“Medieval Iceland is perhaps the closest approximation of an anarchist or libertarian republic that the world is likely to see. Founded in the years between 870 and 930. when its Althing and legal system were established, Iceland was settled by people unwilling to submit to a more coercive and, as the sages describe it, tyrannical Norwegian monarchy.” (Pencak 1995: 1).I will reserve the question of how close medieval Iceland really was to some kind of anarcho-capitalism system for another post.
But let us assume, for the sake of argument, that it was.
David Friedman (1979) studies the system of private law in medieval Iceland as an example of a real world “privatised” justice system.
However, Friedman appears to admit that “public” crimes existed in Icelandic society (a slight difficulty!). Furthermore, as far as I can see, the actual courts seem to have set up in a rather democratic manner as quasi-“public service” institutions, rather than as fee-taking private businesses.

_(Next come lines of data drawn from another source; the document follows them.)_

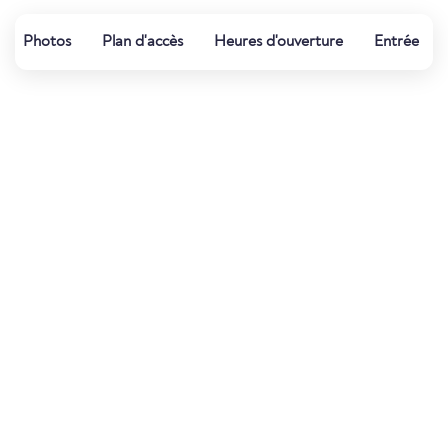
Photos
Plan d'accès
Heures d'ouverture
Entrée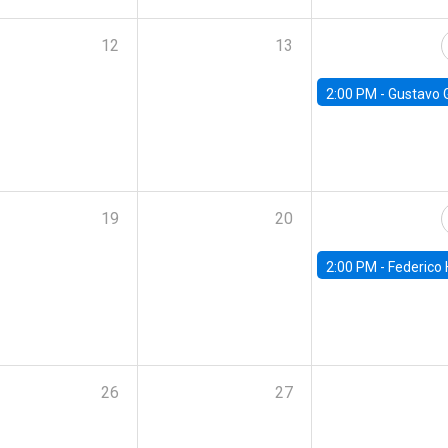
12
13
2:00 PM -
Gustavo González - Banco Central d
19
20
2:00 PM -
Federico Huneeus - Banco Central de C
26
27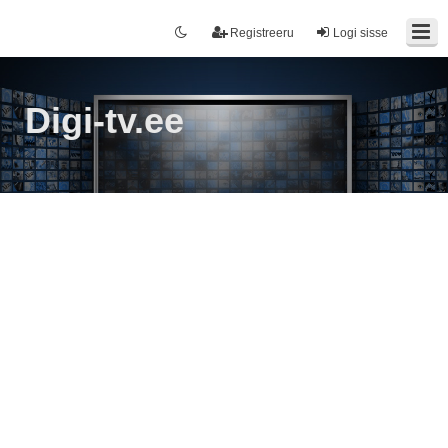
Registreeru
Logi sisse
Digi-tv.ee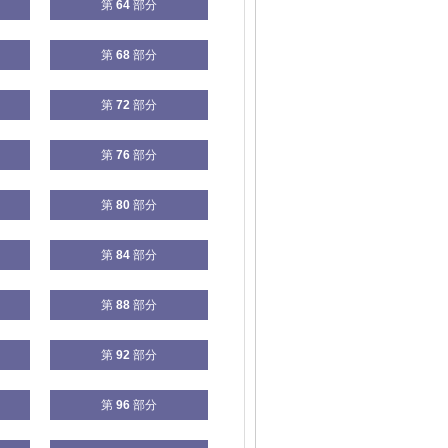
第
64
部分
第
68
部分
第
72
部分
第
76
部分
第
80
部分
第
84
部分
第
88
部分
第
92
部分
第
96
部分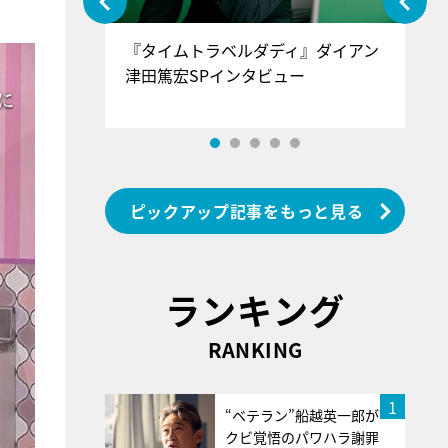
ぐ』＝LOV
『タイムトラベルダディ』ダイアン
『
香SPインタ
津田篤宏SPインタビュー
～
ピックアップ記事をもっと見る
ランキング
RANKING
1
“ベテラン”船越英一郎が
クビ覚悟のパワハラ謝罪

But, again, let put these concerns aside for the moment.
Iceland had a system of wergild, a private custom and legal procedure by which a murder only results in the perpetrator paying a fine to the kin or family of the victim. I would contend that such a practice means that the rich can literally get away with murder.
And, lo and behold!, we read from Friedman himself that this is what actually happened:
“A second objection is that the rich (or powerful) could commit crimes with impunity, since nobody would be able to enforce judgment against them. Where power is sufficiently concentrated this might be true; this was one of the problems which led to the eventual breakdown of the Icelandic legal system in the thirteenth century. But so long as power was reasonably dispersed, as it seems to have been for the first two centuries after the system was established, this was a less serious problem.”I am sorry, but did I read that correctly?
The private Icelandic legal system broke down by the 13th century as (presumably) inequalities of power and wealth resulted in just the type of problem critics complain would happen.
Apparently a real world privatised justice system would require a high degree of equality of power and wealth, which I submit to you is grossly unrealistic.
A final comment on the level of violence in medieval societies. I freely admit that I do not have proper estimates at hand for Iceland, but other evidence suggests that medieval societies were extremely violent by modern standards in the absence of strong state-based law enforcement and widespread private tort law.
Friedman himself actually cites a crude calculation of per capita homicide rates in medieval Iceland on the basis of some mere epic fictions, the “Sturlung sagas.” But that is an incredibly naive and unconvincing method of calculating real world historical homicide rates.
Friedman, D. 1979. “Private Creation and Enforcement of Law – A Historical Case,” Journal of Legal Studies 8.2: 399–415.
Pencak, William. 1995. The Conflict of Law and Justice in the Icelandic Sagas. Rodopi, Amsterdam and Atlanta, GA.